Amazon’s cloud crashed…taking with it Reddit, Quora, FourSquare, Hootsuite, parts of the New York Times, ProPublica and about 70 other sites.
Zynga, provider of Facebook games such as FarmVille, was also affected, as was the political site Talking Points Memo. They all rely on an Amazon service known as EC2, or elastic cloud compute. Some sites remained down all day, with a handful of them, such as leading news aggregator Reddit and in vogue question-and-answer site Quora, still with only limited functionality at the time of this posting.
A group of hackers known as Anonymous attacked Amazon in December and couldn’t make any mark on the company’s famously robust servers. The outage wasn’t because they had found a chink in Amazon’s armor,
“A networking event early this morning triggered a large amount of re-mirroring of EBS volumes in US-EAST-1,” said Amazon’s status page for its Web Services.
The lay translation is that chunks of storage on the servers at a data center near Washington DC (aka US-EAST-1) started making copies of the data they held. That used up the available storage and brought everything to a halt. The data center is partitioned into isolated clusters of computers that are supposed to ensure they don’t all fail at once, but the problem cascaded across those boundaries.

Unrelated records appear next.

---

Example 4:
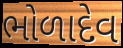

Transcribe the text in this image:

ભોળાદેવ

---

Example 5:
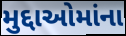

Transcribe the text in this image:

મુદ્દાઓમાંના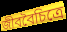
জীববৈচিত্রেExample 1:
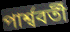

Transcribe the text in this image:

পার্শ্ববর্তী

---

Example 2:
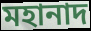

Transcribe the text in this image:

মহানাদ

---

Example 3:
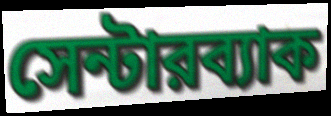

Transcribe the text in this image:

সেন্টারব্যাক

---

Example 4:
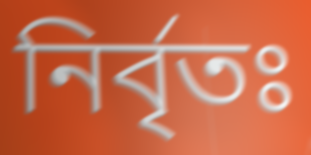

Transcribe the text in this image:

নির্বৃতঃ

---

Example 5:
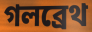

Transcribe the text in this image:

গলব্রেথ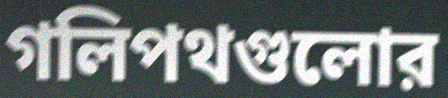
গলিপথগুলোর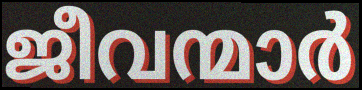
ജീവന്മാർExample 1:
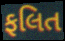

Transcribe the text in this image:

ફલિત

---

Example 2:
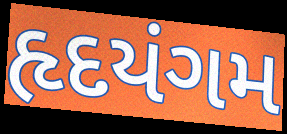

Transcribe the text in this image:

હૃદયંગમ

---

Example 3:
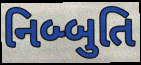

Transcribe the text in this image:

નિબ્બુતિ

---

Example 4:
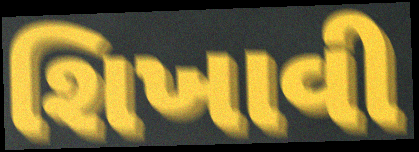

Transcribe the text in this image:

શિખાવી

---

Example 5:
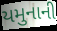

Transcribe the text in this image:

યમુનાની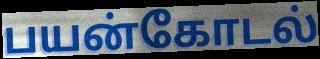
பயன்கோடல்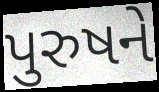
પુરુષને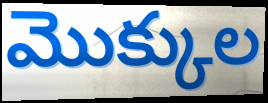
మొక్కులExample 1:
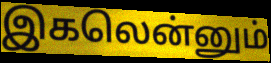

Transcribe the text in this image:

இகலென்னும்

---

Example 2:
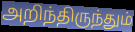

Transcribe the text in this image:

அறிந்திருந்தும்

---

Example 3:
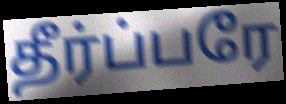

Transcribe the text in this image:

தீர்ப்பரே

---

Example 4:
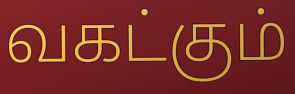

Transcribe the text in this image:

வகட்கும்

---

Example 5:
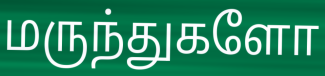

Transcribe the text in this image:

மருந்துகளோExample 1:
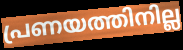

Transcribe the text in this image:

പ്രണയത്തിനില്ല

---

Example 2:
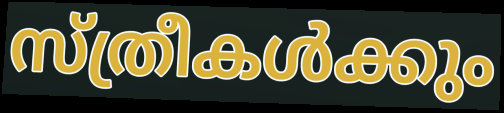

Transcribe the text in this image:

സ്ത്രീകൾക്കും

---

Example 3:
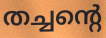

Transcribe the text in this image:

തച്ചന്റെ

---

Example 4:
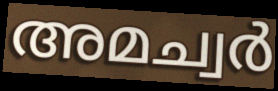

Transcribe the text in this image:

Some companies that relied on that data center survived or recovered faster because they also used other Amazon locations, or providers. Amazon itself wasn’t affected because, like other Web giants such as Google, one luxury of building your own data centers is that you can carefully play them off against one another to assure high reliability. That was one motivation for Facebook’s monster new data warehouse unveiled last week.
Amazon will have to refund many customers for exceeding the four hours of downtime its customer’s agreement allows per year. Yet despite headlines about the dangers of cloud computing, the company is unlikely to lose much business. A near-unique offering of pay-as-you-go computing and storage power that can handle traffic spikes, malicious attacks and more is irresistible to engineers that just want to build new web services and features fast. A glance at the most comprehensive list of affected sites neatly shows how startups in particular love this approach. As the holding page put in place by Quora put it,
We’d point fingers but we wouldn’t be where we are today without EC2.
As the current generation of Web 2.0+ companies raised on this approach matures, Amazon’s cloud is likely to become more critical, not less. Hopefully those using it will now be more aware of its vulnerabilities and plan accordingly.